**PROBLEM TO WORK ON:**
Every entry that follows is to be set down exactly, with its pictures omitted.

**MATERIAL PROVIDED:**
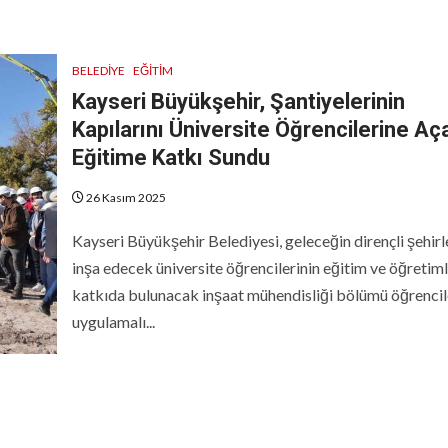
BELEDIYE
EĞITIM
Kayseri Büyükşehir, Şantiyelerinin
Kapılarını Üniversite Öğrencilerine Aç
Eğitime Katkı Sundu
26 Kasım 2025
Kayseri Büyükşehir Belediyesi, geleceğin dirençli şehirl
inşa edecek üniversite öğrencilerinin eğitim ve öğretim
katkıda bulunacak inşaat mühendisliği bölümü öğrencil
uygulamalı...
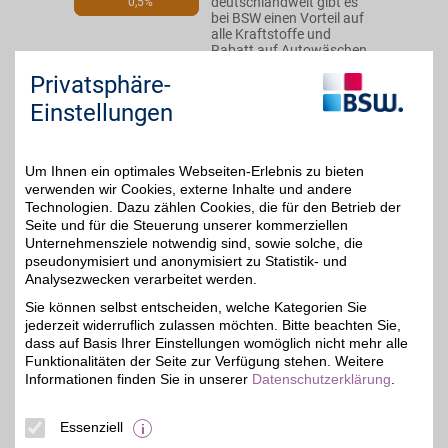
deutschlandweit gibt es
0,5%
bei BSW einen Vorteil auf
alle Kraftstoffe und
Rabatt auf Autowäschen.
Gute Fahrt!
Privatsphäre-
Glindenberger Weg 3
,
Einstellungen
39126
Magdeburg
Auf Karte anzeigen
Um Ihnen ein optimales Webseiten-Erlebnis zu bieten
Zum Partnerprofil
verwenden wir Cookies, externe Inhalte und andere
Technologien. Dazu zählen Cookies, die für den Betrieb der
Seite und für die Steuerung unserer kommerziellen
TotalEnergies Tankstelle
Unternehmensziele notwendig sind, sowie solche, die
pseudonymisiert und anonymisiert zu Statistik- und
An über 800
Analysezwecken verarbeitet werden.
teilnehmenden
46 km
TotalEnergies Tankstellen
Sie können selbst entscheiden, welche Kategorien Sie
deutschlandweit gibt es
0,5%
jederzeit widerruflich zulassen möchten. Bitte beachten Sie,
bei BSW einen Vorteil auf
dass auf Basis Ihrer Einstellungen womöglich nicht mehr alle
alle Kraftstoffe und
Funktionalitäten der Seite zur Verfügung stehen. Weitere
Rabatt auf Autowäschen.
Informationen finden Sie in unserer
Gute Fahrt!
Datenschutzerklärung
.
Celler Str. 65
,
Essenziell
38114
Braunschweig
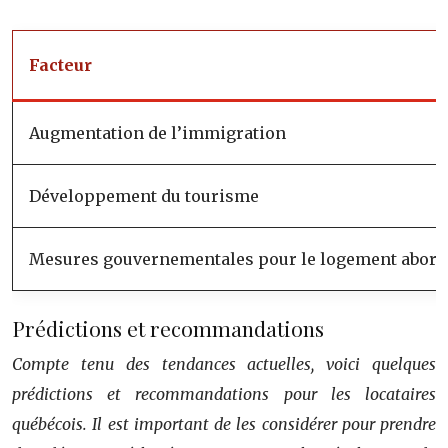
Facteur
Augmentation de l’immigration
Développement du tourisme
Mesures gouvernementales pour le logement abord
Prédictions et recommandations
Compte tenu des tendances actuelles, voici quelques
prédictions et recommandations pour les locataires
québécois. Il est important de les considérer pour prendre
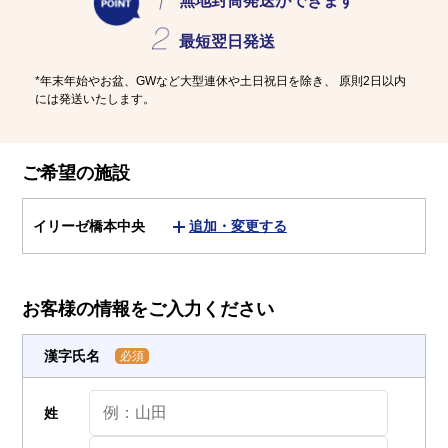
介護用語をわかりやすく説明
会社概要
無地封筒発送
ができます
見学予約
資料請求
最短
翌日発送
有料老人ホームとは
*年末年始やお盆、GWなど大型連休や土日祝日を除き、
原則2日以内
には発送いたします。
意外と知らない介護保険の基本
採用情報
会社概要
オーナー募集
ご希望の施設
有料老人ホームを選ぶ時のポイント
イリーゼ橋本中央
追加・変更する
介護費用とお金について
その他
お客様の情報をご入力ください
漢字氏名
必須
姓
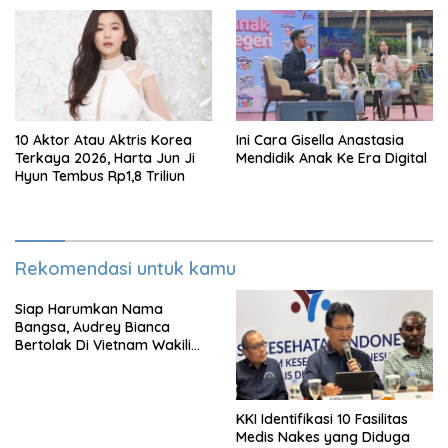
Kendaraan Bermotor Roda
Dua
10 Aktor Atau Aktris Korea
Ini Cara Gisella Anastasia
Terkaya 2026, Harta Jun Ji
Mendidik Anak Ke Era Digital
Hyun Tembus Rp1,8 Triliun
Rekomendasi untuk kamu
Siap Harumkan Nama
Bangsa, Audrey Bianca
Bertolak Di Vietnam Wakili
Indonesia Di Miss World 2026
KKI Identifikasi 10 Fasilitas
Medis Nakes yang Diduga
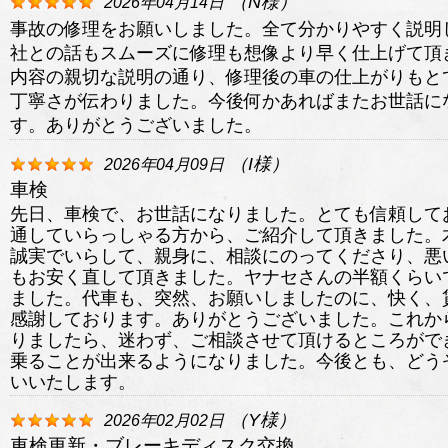
（
N
様）
2026年04月14日
事故の修理をお願いしました。全て分かりやすく説明
社との話もスムーズに修理も想像より早く仕上げて頂
内容の親切な説明の通り、修理後の車の仕上がりもと
丁寧さが伝わりました。今後何かあればまたお世話に
す。ありがとうございました。
（
I
様）
2026年04月09日
車検
先日、車検で、お世話になりました。とても信頼して
通していらっしゃる方から、ご紹介して頂きました。
誠実でいらして、親身に、相談にのってくださり、悪
もお安く直して頂きました。ヤナセさんの半額くらい
ました。代車も、突然、お願いしましたのに、快く、
感謝しております。ありがとうございました。これか
りましたら、迷わず、ご相談させて頂けるところがで
乗ることが出来るようになりました。今後とも、どう
いいたします。
（
Y
様）
2026年02月02日
車検更新・ブレーキディスク交換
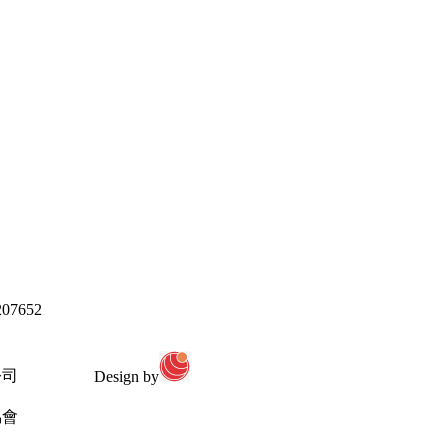
07652
公司
Design by
協會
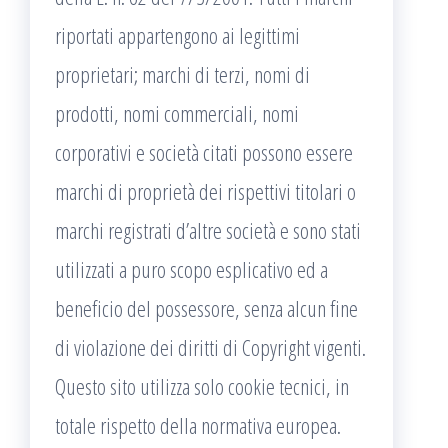
riportati appartengono ai legittimi
proprietari; marchi di terzi, nomi di
prodotti, nomi commerciali, nomi
corporativi e società citati possono essere
marchi di proprietà dei rispettivi titolari o
marchi registrati d’altre società e sono stati
utilizzati a puro scopo esplicativo ed a
beneficio del possessore, senza alcun fine
di violazione dei diritti di Copyright vigenti.
Questo sito utilizza solo cookie tecnici, in
totale rispetto della normativa europea.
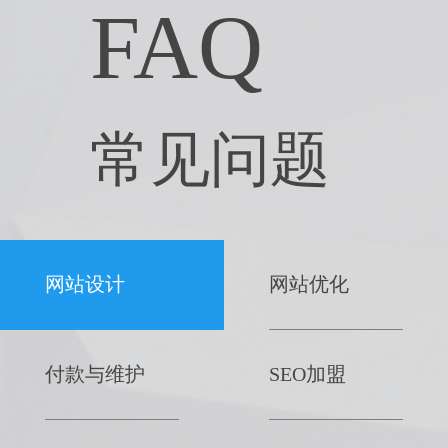
FAQ
常见问题
网站设计
网站优化
付款与维护
SEO加盟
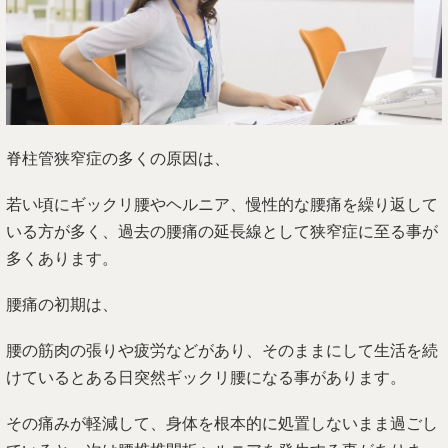
脊柱管狭窄症の多くの原因は、
若い頃にギックリ腰やヘルニア、慢性的な腰痛を繰り返して
いる方が多く、過去の腰痛の延長線として狭窄症に至る事が
多くあります。
腰痛の初期は、
腰の筋肉の張りや疲労などがあり、そのままにして生活を続
けているとある日突然ギックリ腰になる事があります。
その痛みが軽減して、身体を根本的に処置しないまま過ごし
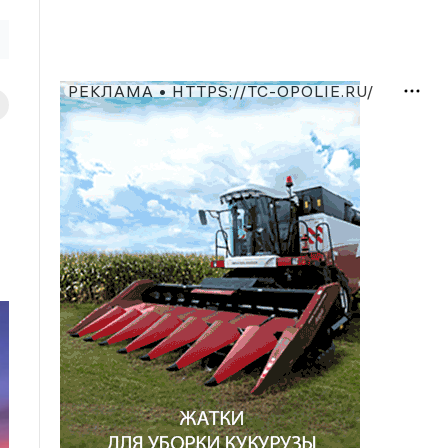
РЕКЛАМА • HTTPS://TC-OPOLIE.RU/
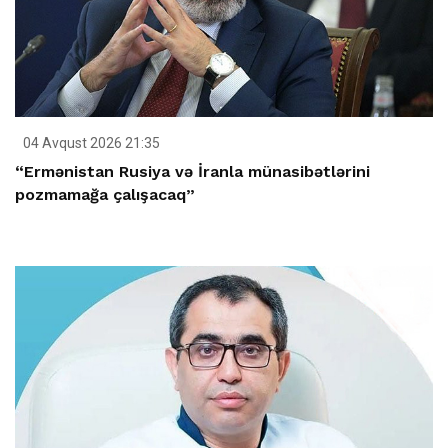
04 Avqust 2026 21:35
“Ermənistan Rusiya və İranla münasibətlərini
pozmamağa çalışacaq”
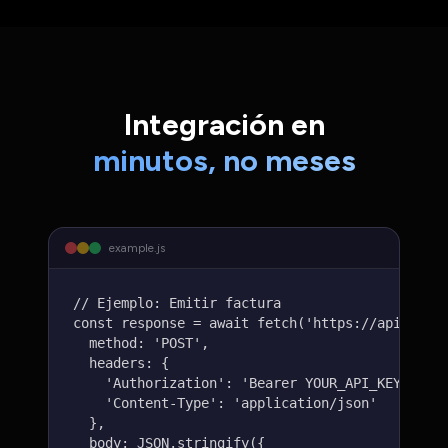
Integración en
minutos, no meses
example.js
// Ejemplo: Emitir factura

const response = await fetch('https://api.taxo.
  method: 'POST',

  headers: {

    'Authorization': 'Bearer YOUR_API_KEY',

    'Content-Type': 'application/json'

  },

  body: JSON.stringify({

**THE COMPLETED TASK:**
BELEDIYE
EĞITIM
Kayseri Büyükşehir, Şantiyelerinin
Kapılarını Üniversite Öğrencilerine Aç
Eğitime Katkı Sundu
26 Kasım 2025
Kayseri Büyükşehir Belediyesi, geleceğin dirençli şehirl
inşa edecek üniversite öğrencilerinin eğitim ve öğretim
katkıda bulunacak inşaat mühendisliği bölümü öğrencil
uygulamalı...
deutschlandweit gibt es
0,5%
bei BSW einen Vorteil auf
alle Kraftstoffe und
Rabatt auf Autowäschen.
Gute Fahrt!
Privatsphäre-
Glindenberger Weg 3
,
Einstellungen
39126
Magdeburg
Auf Karte anzeigen
Um Ihnen ein optimales Webseiten-Erlebnis zu bieten
Zum Partnerprofil
verwenden wir Cookies, externe Inhalte und andere
Technologien. Dazu zählen Cookies, die für den Betrieb der
Seite und für die Steuerung unserer kommerziellen
TotalEnergies Tankstelle
Unternehmensziele notwendig sind, sowie solche, die
pseudonymisiert und anonymisiert zu Statistik- und
An über 800
Analysezwecken verarbeitet werden.
teilnehmenden
46 km
TotalEnergies Tankstellen
Sie können selbst entscheiden, welche Kategorien Sie
deutschlandweit gibt es
0,5%
jederzeit widerruflich zulassen möchten. Bitte beachten Sie,
bei BSW einen Vorteil auf
dass auf Basis Ihrer Einstellungen womöglich nicht mehr alle
alle Kraftstoffe und
Funktionalitäten der Seite zur Verfügung stehen. Weitere
Rabatt auf Autowäschen.
Informationen finden Sie in unserer
Gute Fahrt!
Datenschutzerklärung
.
Celler Str. 65
,
Essenziell
38114
Braunschweig
Facteur
Augmentation de l’immigration
Développement du tourisme
Mesures gouvernementales pour le logement abord
Prédictions et recommandations
Compte tenu des tendances actuelles, voici quelques
prédictions et recommandations pour les locataires
québécois. Il est important de les considérer pour prendre
介護用語をわかりやすく説明
会社概要
無地封筒発送
ができます
見学予約
資料請求
最短
翌日発送
有料老人ホームとは
*年末年始やお盆、GWなど大型連休や土日祝日を除き、
原則2日以内
には発送いたします。
意外と知らない介護保険の基本
採用情報
会社概要
オーナー募集
ご希望の施設
有料老人ホームを選ぶ時のポイント
イリーゼ橋本中央
追加・変更する
介護費用とお金について
その他
お客様の情報をご入力ください
漢字氏名
必須
姓
Kendaraan Bermotor Roda
Dua
10 Aktor Atau Aktris Korea
Ini Cara Gisella Anastasia
Terkaya 2026, Harta Jun Ji
Mendidik Anak Ke Era Digital
Hyun Tembus Rp1,8 Triliun
Rekomendasi untuk kamu
Siap Harumkan Nama
Bangsa, Audrey Bianca
Bertolak Di Vietnam Wakili
Indonesia Di Miss World 2026
KKI Identifikasi 10 Fasilitas
Medis Nakes yang Diduga
（
N
様）
2026年04月14日
事故の修理をお願いしました。全て分かりやすく説明
社との話もスムーズに修理も想像より早く仕上げて頂
内容の親切な説明の通り、修理後の車の仕上がりもと
丁寧さが伝わりました。今後何かあればまたお世話に
す。ありがとうございました。
（
I
様）
2026年04月09日
車検
先日、車検で、お世話になりました。とても信頼して
通していらっしゃる方から、ご紹介して頂きました。
誠実でいらして、親身に、相談にのってくださり、悪
もお安く直して頂きました。ヤナセさんの半額くらい
ました。代車も、突然、お願いしましたのに、快く、
感謝しております。ありがとうございました。これか
りましたら、迷わず、ご相談させて頂けるところがで
乗ることが出来るようになりました。今後とも、どう
いいたします。
（
Y
様）
2026年02月02日
車検更新・ブレーキディスク交換
07652
公司
Design by
協會
riportati appartengono ai legittimi
proprietari; marchi di terzi, nomi di
prodotti, nomi commerciali, nomi
corporativi e società citati possono essere
marchi di proprietà dei rispettivi titolari o
marchi registrati d’altre società e sono stati
utilizzati a puro scopo esplicativo ed a
beneficio del possessore, senza alcun fine
di violazione dei diritti di Copyright vigenti.
Questo sito utilizza solo cookie tecnici, in
totale rispetto della normativa europea.
FAQ
常见问题
网站设计
网站优化
付款与维护
SEO加盟
脊柱管狭窄症の多くの原因は、
若い頃にギックリ腰やヘルニア、慢性的な腰痛を繰り返して
いる方が多く、過去の腰痛の延長線として狭窄症に至る事が
多くあります。
腰痛の初期は、
腰の筋肉の張りや疲労などがあり、そのままにして生活を続
けているとある日突然ギックリ腰になる事があります。
その痛みが軽減して、身体を根本的に処置しないまま過ごし
РЕКЛАМА • HTTPS://TC-OPOLIE.RU/
04 Avqust 2026 21:35
“Ermənistan Rusiya və İranla münasibətlərini
pozmamağa çalışacaq”
Integración en
minutos, no meses
example.js
// Ejemplo: Emitir factura

const response = await fetch('https://api.taxo.
  method: 'POST',

  headers: {

    'Authorization': 'Bearer YOUR_API_KEY',

    'Content-Type': 'application/json'

  },

  body: JSON.stringify({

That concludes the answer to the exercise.